Двадцатидвухлетний поручик мог легко остаться в тени. Так нет же, по приказу Морозова до самой Москвы едет он справа от повозки Филарета, сабля наголо, сталь зайчиками играет, и Филарет раздумчиво поглядывает на него оттененными страдальческой синевой глазами, на родные леса за ним, на него и на сожженные и отстроенные города и веси, весь сгорая от нетерпения перед волнующим воссоединением с Москвой и сыном своим – московским Государем.

Филарету было около шестидесяти лет, но после плена он казался совсем древним стариком. В плену у ляхов совершенно побелели его волосы, покрылись будто серебристым инеем, но он был библейски высок, статен. Лицо праведника, а глаза умные, грешные. Эти глаза долго изучали из открытого оконца возка рейтара Лермонта, и вдруг он несказанно поразил шкота, сказав:

– You’re a Scot, aren’t you? How long have you been with our Moscow reitars?

– For about five years, Your Holiness.

По-аглицки это означало:

– Ты шкот, не так ли? Давно ли состоишь в московских рейтарах?

– Около пяти лет, Ваше Святейшество.

А по-аглицки, как позднее узнал любознательный Лермонт, патриарх научился говорить с детства, поскольку отец его приставил к нему воспитателем аглиянина, обучавшего его латыни и аглицкому, что по тем временам было крайней редкостью. Стараниями своих наставников стал он широко образованным человеком.

За Филаретом была уже долгая и полная жизнь. В миру Филарет был великородным боярином Федором Никитичем Романовым, сыном боярина Никиты Романовича (Юрьева), брата Царицы Анастасии, жены Царя Ивана Грозного. В 1574 году всевысочайшим указом он был назначен начальником над сторожевой и станичною службою всего царства-государства.
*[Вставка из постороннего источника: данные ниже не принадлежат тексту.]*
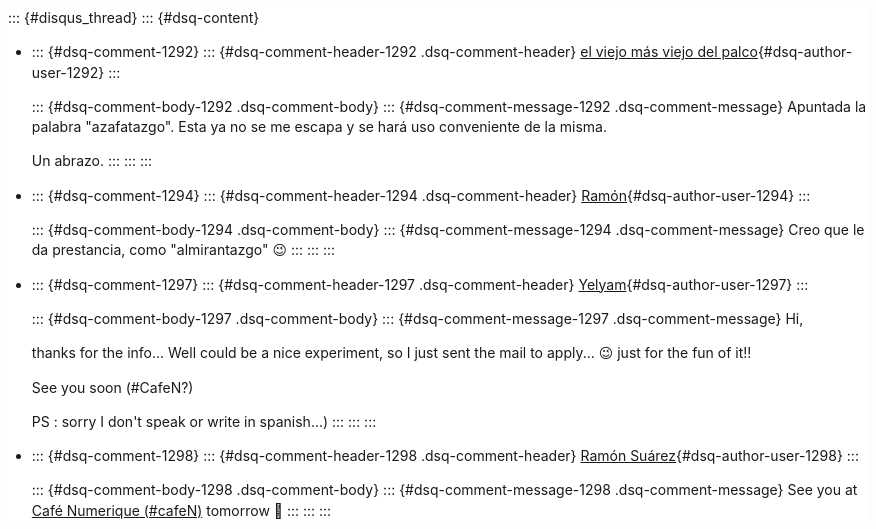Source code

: ::: {#disqus_thread}
::: {#dsq-content}
-   ::: {#dsq-comment-1292}
    ::: {#dsq-comment-header-1292 .dsq-comment-header}
    [el viejo más viejo del
    palco](http://losviejosdelpalco.blogspot.com){#dsq-author-user-1292}
    :::

    ::: {#dsq-comment-body-1292 .dsq-comment-body}
    ::: {#dsq-comment-message-1292 .dsq-comment-message}
    Apuntada la palabra "azafatazgo". Esta ya no se me escapa y se hará
    uso conveniente de la misma.

    Un abrazo.
    :::
    :::
    :::

-   ::: {#dsq-comment-1294}
    ::: {#dsq-comment-header-1294 .dsq-comment-header}
    [Ramón](http://twitter.com/blogbruselas){#dsq-author-user-1294}
    :::

    ::: {#dsq-comment-body-1294 .dsq-comment-body}
    ::: {#dsq-comment-message-1294 .dsq-comment-message}
    Creo que le da prestancia, como "almirantazgo" 😉
    :::
    :::
    :::

-   ::: {#dsq-comment-1297}
    ::: {#dsq-comment-header-1297 .dsq-comment-header}
    [Yelyam](http://yelyam.wordpress.com){#dsq-author-user-1297}
    :::

    ::: {#dsq-comment-body-1297 .dsq-comment-body}
    ::: {#dsq-comment-message-1297 .dsq-comment-message}
    Hi,

    thanks for the info... Well could be a nice experiment, so I just
    sent the mail to apply... 😉 just for the fun of it!!

    See you soon (\#CafeN?)

    PS : sorry I don't speak or write in spanish...)
    :::
    :::
    :::

-   ::: {#dsq-comment-1298}
    ::: {#dsq-comment-header-1298 .dsq-comment-header}
    [Ramón
    Suárez](http://twitter.com/ramonsuarez){#dsq-author-user-1298}
    :::

    ::: {#dsq-comment-body-1298 .dsq-comment-body}
    ::: {#dsq-comment-message-1298 .dsq-comment-message}
    See you at [Café Numerique (\#cafeN)](http://www.cafenumerique.be/)
    tomorrow 🙂
    :::
    :::
    :::
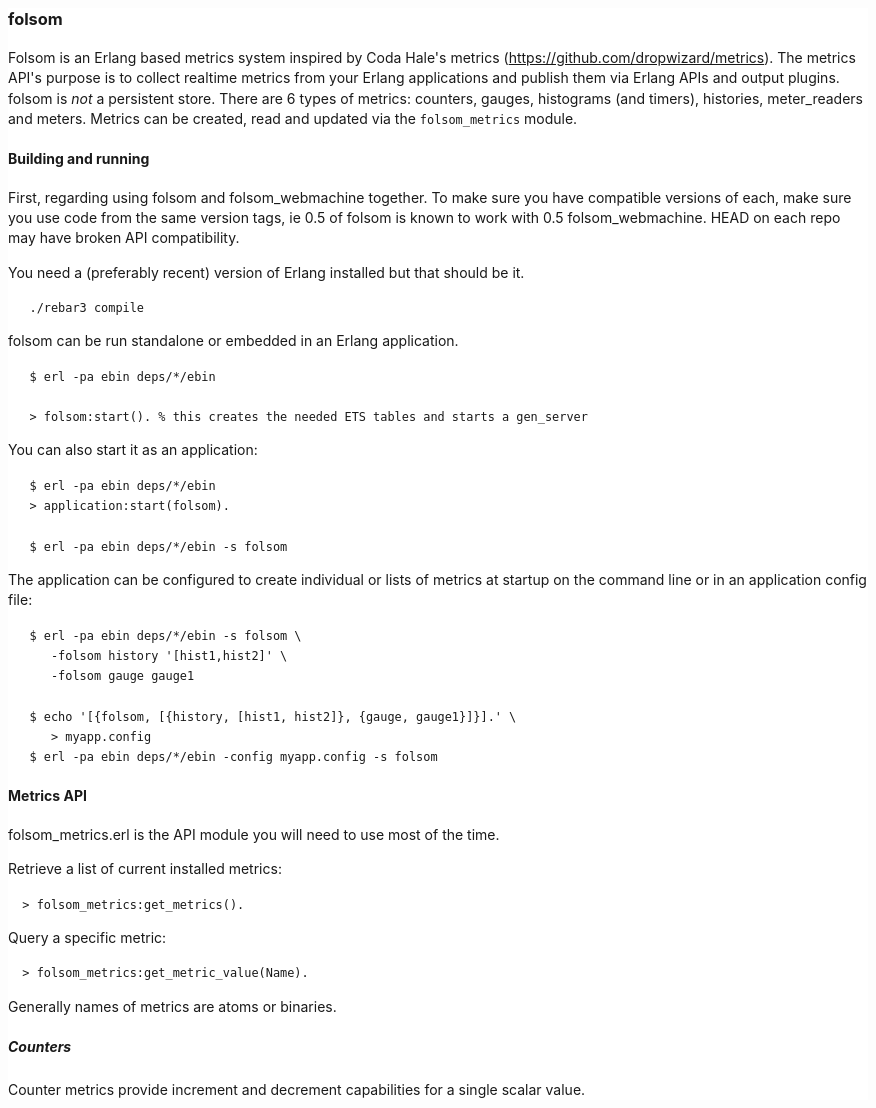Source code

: ### folsom

Folsom is an Erlang based metrics system inspired by Coda Hale's metrics (https://github.com/dropwizard/metrics). The metrics API's purpose is to collect realtime metrics from your Erlang applications and publish them via Erlang APIs and output plugins. folsom is *not* a persistent store. There are 6 types of metrics: counters, gauges, histograms (and timers), histories, meter_readers and meters. Metrics can be created, read and updated via the `folsom_metrics` module.

#### Building and running

First, regarding using folsom and folsom_webmachine together. To make sure you have compatible versions of each, make sure you use code from the same version tags, ie 0.5 of folsom is known to work with 0.5 folsom_webmachine. HEAD on each repo may have broken API compatibility.

You need a (preferably recent) version of Erlang installed but that should be it.

       ./rebar3 compile

folsom can be run standalone or embedded in an Erlang application.

       $ erl -pa ebin deps/*/ebin

       > folsom:start(). % this creates the needed ETS tables and starts a gen_server

You can also start it as an application:

       $ erl -pa ebin deps/*/ebin
       > application:start(folsom).

       $ erl -pa ebin deps/*/ebin -s folsom

The application can be configured to create individual or lists of metrics at
startup on the command line or in an application config file:

       $ erl -pa ebin deps/*/ebin -s folsom \
          -folsom history '[hist1,hist2]' \
          -folsom gauge gauge1

       $ echo '[{folsom, [{history, [hist1, hist2]}, {gauge, gauge1}]}].' \
          > myapp.config
       $ erl -pa ebin deps/*/ebin -config myapp.config -s folsom

#### Metrics API

folsom_metrics.erl is the API module you will need to use most of the time.

Retrieve a list of current installed metrics:

      > folsom_metrics:get_metrics().

Query a specific metric:

      > folsom_metrics:get_metric_value(Name).

Generally names of metrics are atoms or binaries.

##### Counters

Counter metrics provide increment and decrement capabilities for a single scalar value.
Его помнили как рачительного (наместника Новгородского и Псковского) боевого воеводу в походе на свеев в годы Ливонской войны. Но в детях Романову не повезло – видно, жидковатой, порченой была романовская кровь, хотя и породил будущий патриарх пять сыновей и одну дочь. Когда почил в Бозе Царь Федор, сел бы он на московский престол законным преемником, не останови его всесильный Борис Годунов. И то пришлось новому Царю посулить Романову роль главного царского советника во всем царстве-государстве. Не слишком опасаясь Романовых, Годунов подверг их опале, а недавнего претендента на трон постриг в монахи и заточил в Сийский монастырь, а малолетка Михаила сослал под строгую охрану в удел князя Белозерского на Белоозеро. Для Романовых смерть Бориса Годунова явилась манной небесной. Когда в 1610 году Боярская дума признала Царем королевича Владислава и москвичи присягнули ему на верность, Филарет и князь Голицын возглавили посольство к королю Жигимонту III. Однако король, воинствующий папист, не пожелал, чтобы юный Владислав менял католическую веру на православную, а стремился сам сесть Царем на Москве и обратить всех русских в католиков.

Вскоре Филарет угодил в плен к гетману Конашевичу-Сагадачному во время войны с Сигизмундом III. Из польского плена он возвращался уже патриархом. В Москве его ждал его сын – Царь Михаил Федорович.